Viel mehr als ihre Musik, wird die Künstlerin, wie die meisten Frauen, für ihr Aussehen kritisiert: Zu viel Schminke, zu knappe Kleidung, zu viele Operationen. „Plastik“, „nicht feministisch“, „falsches Schönheitsideal“ sind nur einige Kommentare im Netz, die sie immer wieder zu hören bekommt. Menschen in den Sozialen Medien greifen schnell zu Hass, weil sie bis zu einem bestimmten Maße anonym bleiben können. Ihren Einsatz für Feminismus und Female-Empowerment kann und darf Shirin David alleine aufgrund ihres Aussehens aber nicht abgesprochen werden. Niemand muss ihre Schönheits-Operationen gutheißen. Dass ihr Äußeres größtenteils denen geschuldet ist sowie einem völlig unrealistischem Ideal nachkommt, das auf Instagram und Co. weit verbreitet ist, ist keine Frage. Doch sie steht dazu, verheimlicht keine Eingriffe und ist letztendlich selbst für ihren Körper verantwortlich. Schönheits-Operationen müssen nicht mit Parolen à la „my body my choice“ beworben werden, jemanden wegen ihnen grundlegend zu verurteilen, ist jedoch einfach falsch. Auch David feuert zurück: „Brazilian Butt Lift, baby don’t touch it/ Guck eure Videos und frag mich: Wer von uns beiden ist Plastik?“, so die Rapperin auf „Conan x Xenia“ mit Haftbefehl.

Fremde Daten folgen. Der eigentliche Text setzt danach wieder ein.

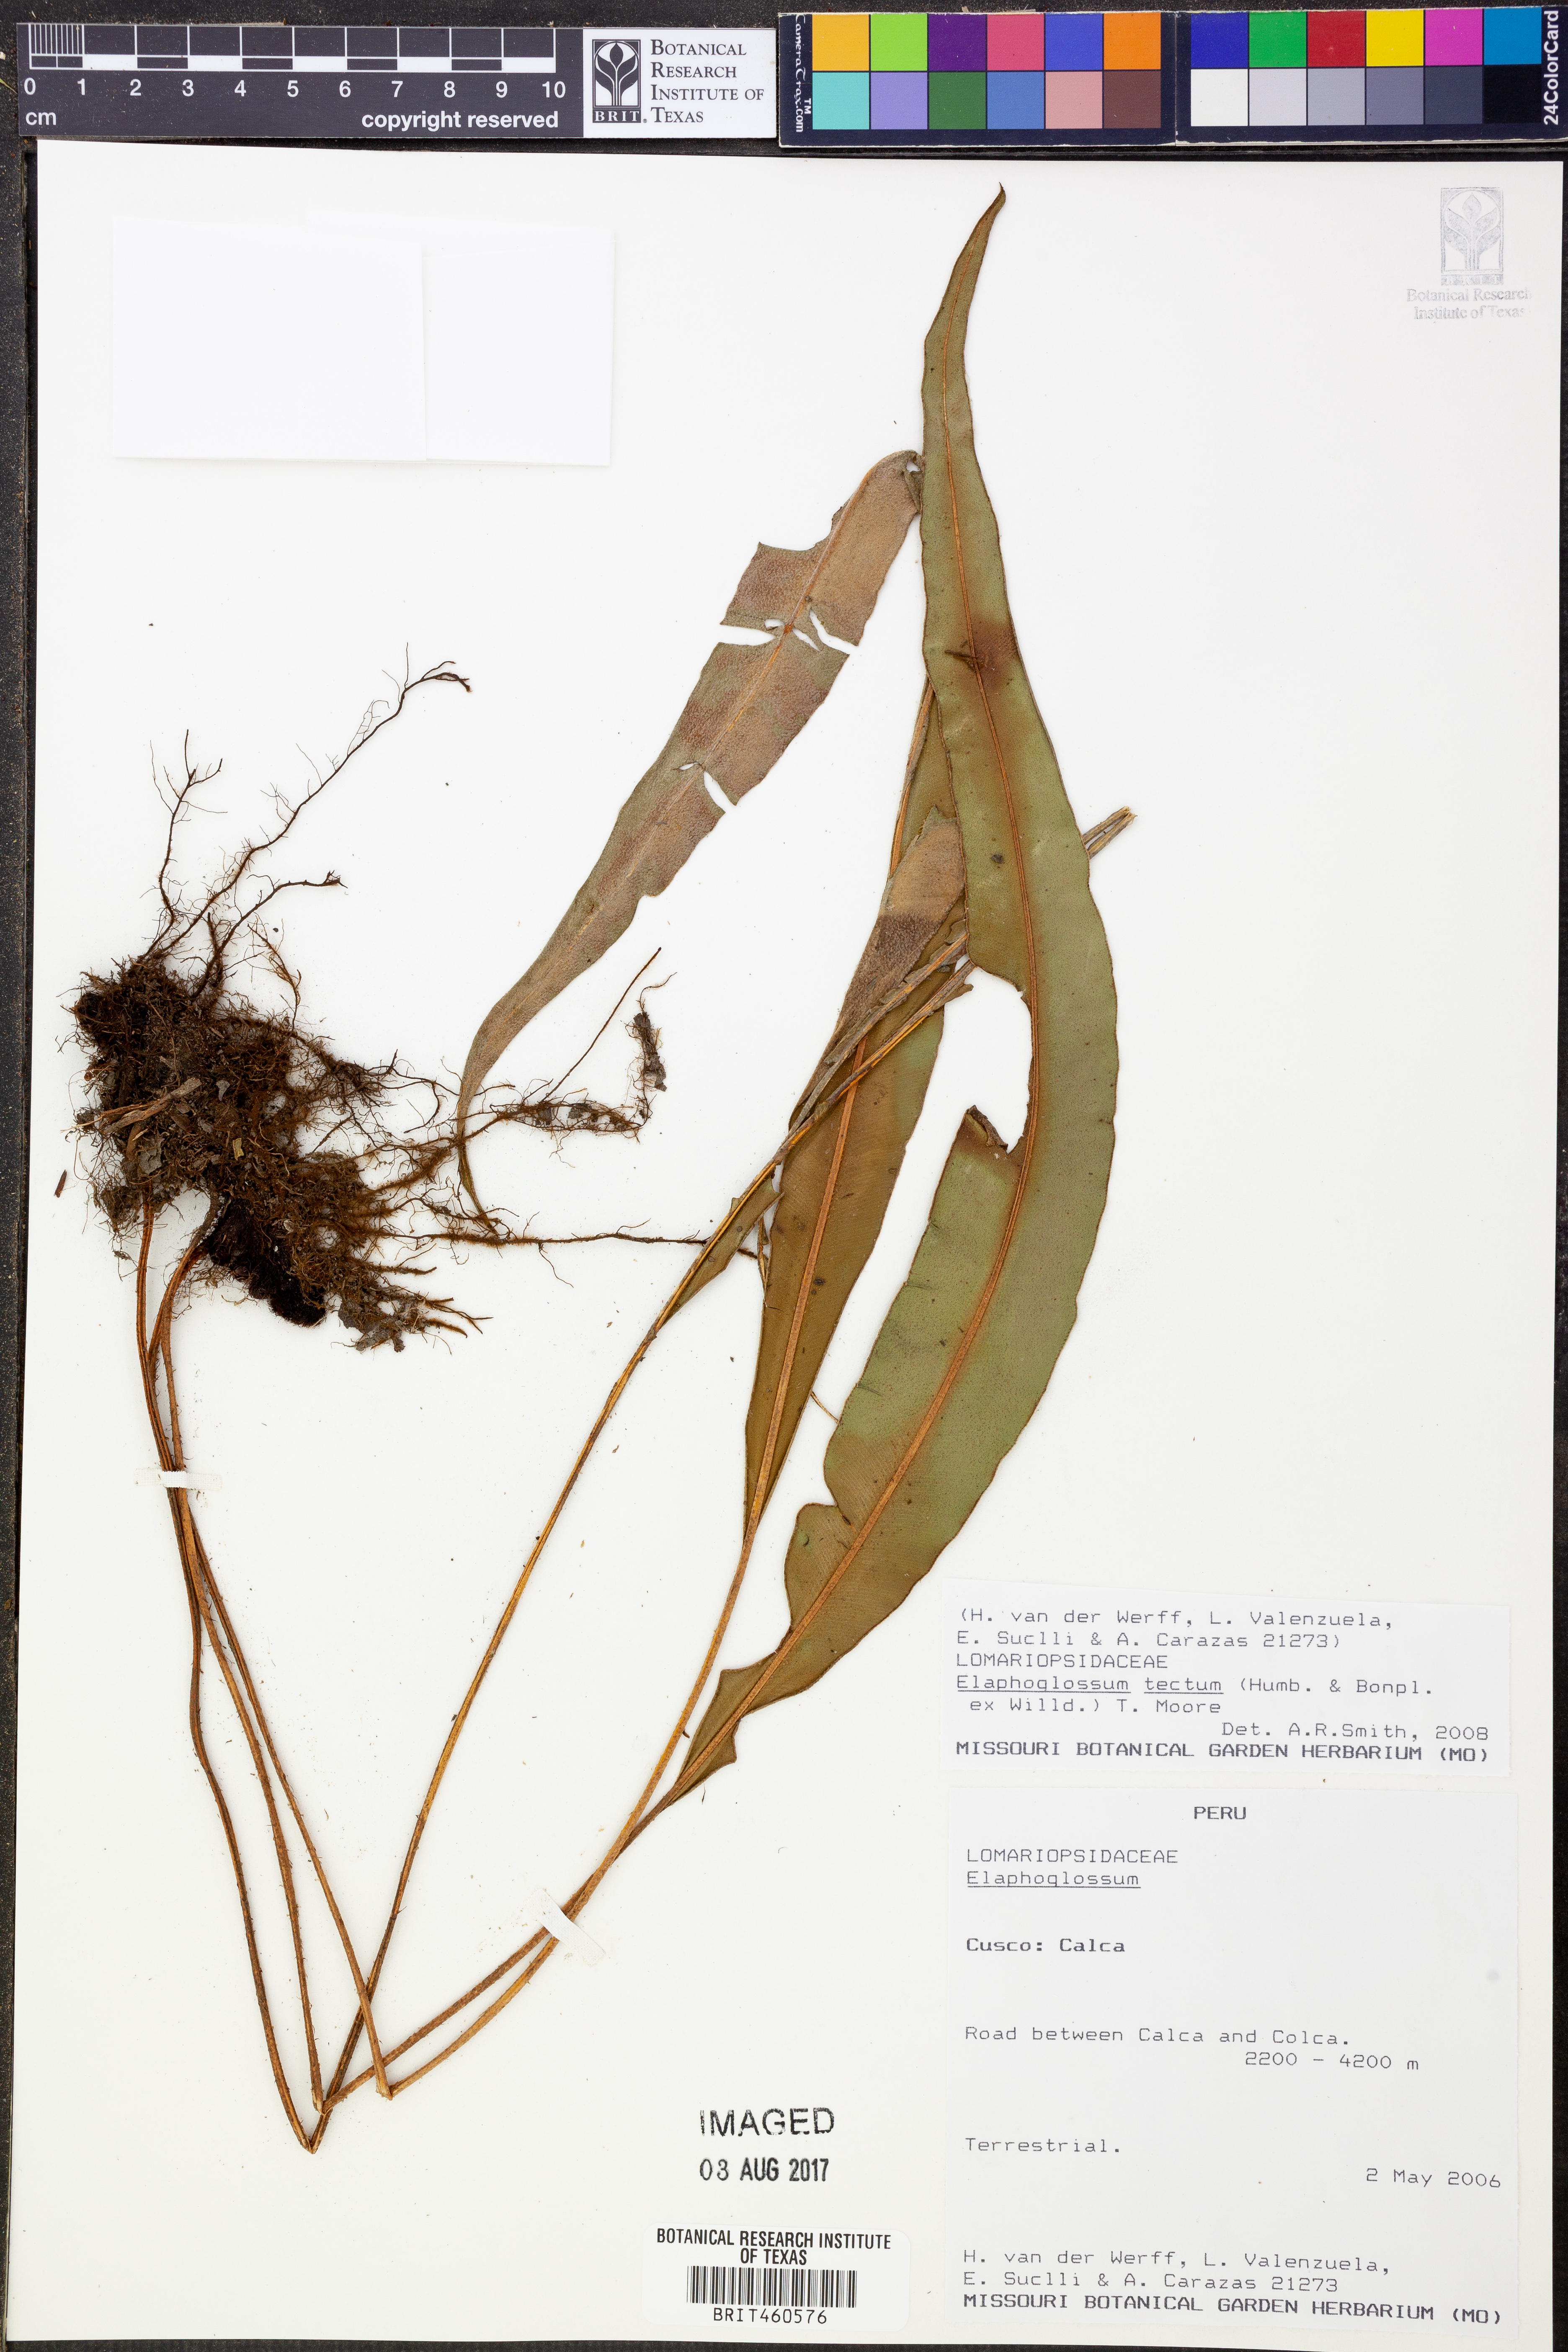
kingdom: Plantae
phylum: Tracheophyta
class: Polypodiopsida
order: Polypodiales
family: Dryopteridaceae
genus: Elaphoglossum
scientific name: Elaphoglossum tectum
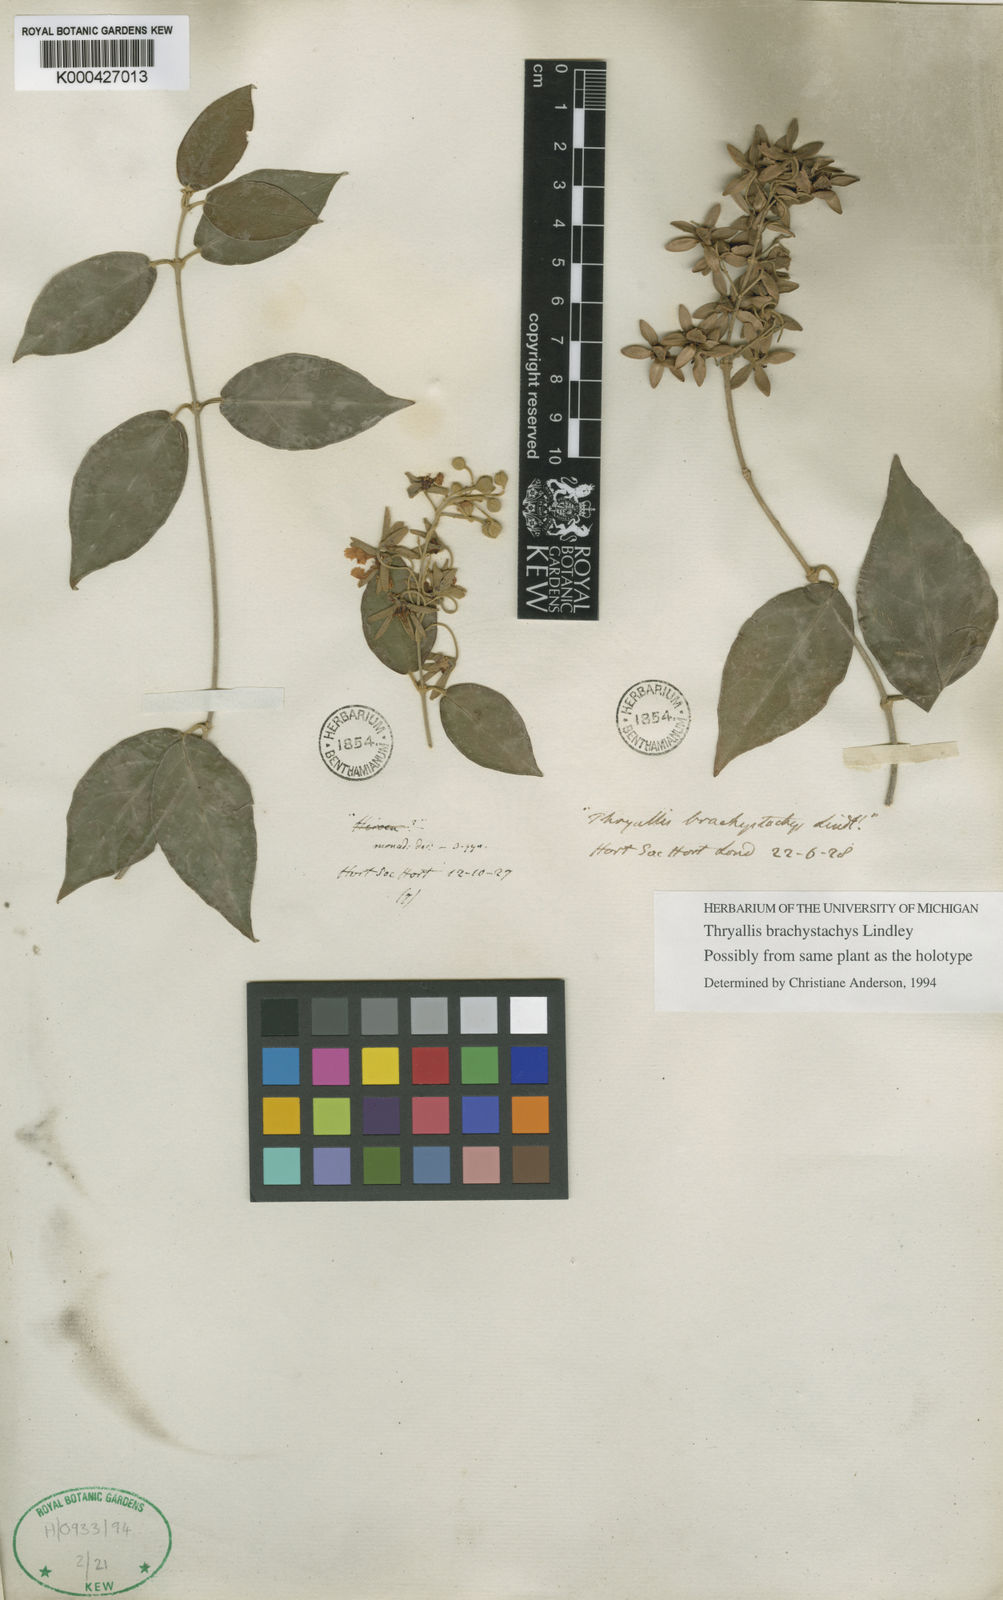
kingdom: Plantae
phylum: Tracheophyta
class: Magnoliopsida
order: Malpighiales
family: Malpighiaceae
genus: Thryallis
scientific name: Thryallis brachystachys
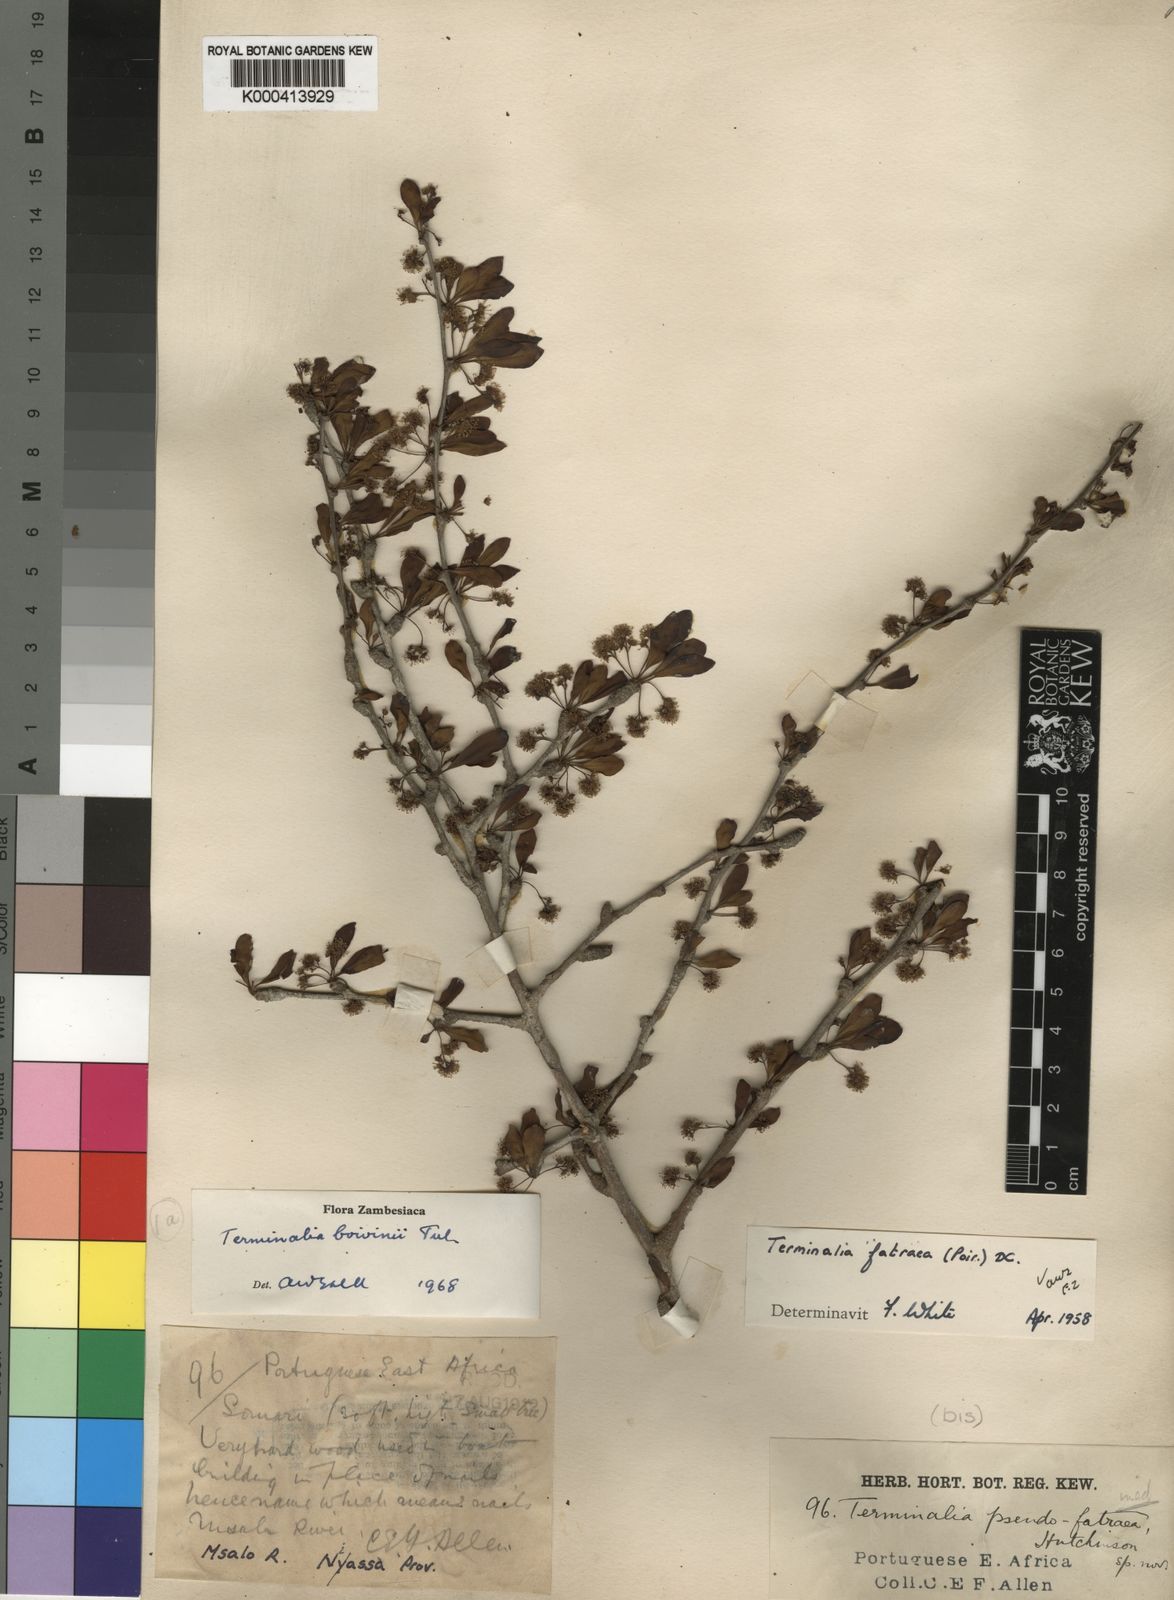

Auch die ihr unterstellte Oberflächlichkeit wird in dem Interview thematisiert: „[…] das ist toxisch, weil ich mich sehr wohl für Make-up und für ein Outfit interessieren kann und gleichzeitig für viele wichtige andere Sachen“, verteidigt sie sich und viele andere Rapperinnen, denen es ähnlich geht. Die Künstlerin sieht sich selbst als Neo-Feministin, eine Form des Movements, die intersektionell ist und niemanden ausschließt. Das bezieht sie auch auf sich selbst: „Man war eine Feministin, wenn man sich gegen das klassische Traumbild eines Mannes gestellt hat und der ultrafemininen Art, also einem geschminkten und sehr femininen Aussehen, trotzte“, so David, die selbst diese ultrafeminine Art, von der sie spricht, verkörpert und welche häufig der Grund dafür ist, warum ihr der Feminismus abgesprochen wird. Das Gleiche gilt für Rapperinnen wie Katja Krasavice. Sich schön oder aufreizend anzuziehen bedeutet allerdings nicht, dass sich dem Patriarchat untergeordnet wird. Es ist natürlich ein Resultat misogynischter Geschlechtsrollen, aber warum sollten Frauen diese jetzt komplett boykottieren, statt sie für sich zu beanspruchen?

Auch innerhalb des Rap-Kosmos wird das Feminine häufig zur Ursache von Kritik. „Wie passt Rap, diese maskuline Art und Musikrichtung, mit Frauen wie Lil‘ Kim oder Nicki Minaj oder auch mit mir zusammen?“ wirft David auf. Genau gegen diese scheinbare Kontroverse, die nach wie vor in den Köpfen vieler Menschen herrscht, will die Rapperin ankämpfen. Sie reiht sich damit in die Riegen deutscher Künstlerinnen ein, die offen über ihre Sexualität und Weiblichkeit rappen. Das ist nichts grundlegend Neues, etabliert sich mit der aktuellen Generation an Rapperinnen aber mehr denn je im Mainstream. Ihre Texte geben jungen Menschen Selbstbewusstsein, sie können sich damit identifizieren. „Shirin gibt mir jedes mal das Gefühl eine starke und stolze Frau zu sein. Und dann fällt mir ein das ich ein Mann bin“, kommentiert etwa ein Fan unter das YouTube-Video ihrer Single „Ich darf das“. „Bitches“ sind jetzt selbstbestimmte Frauen, die sich von niemandem etwas sagen lassen: „Wenn ich das Wort benutze, ist das der Versuch, sich einen Begriff zurückholen, der von anderen Leuten als Schimpfwort benutzt wird, um Frauen zu diffamieren, auch Reappropriation genannt.“ Für dieses Zurückholen will David ihre Musik nutzen und genau deshalb „brauchen Bitches Rap“.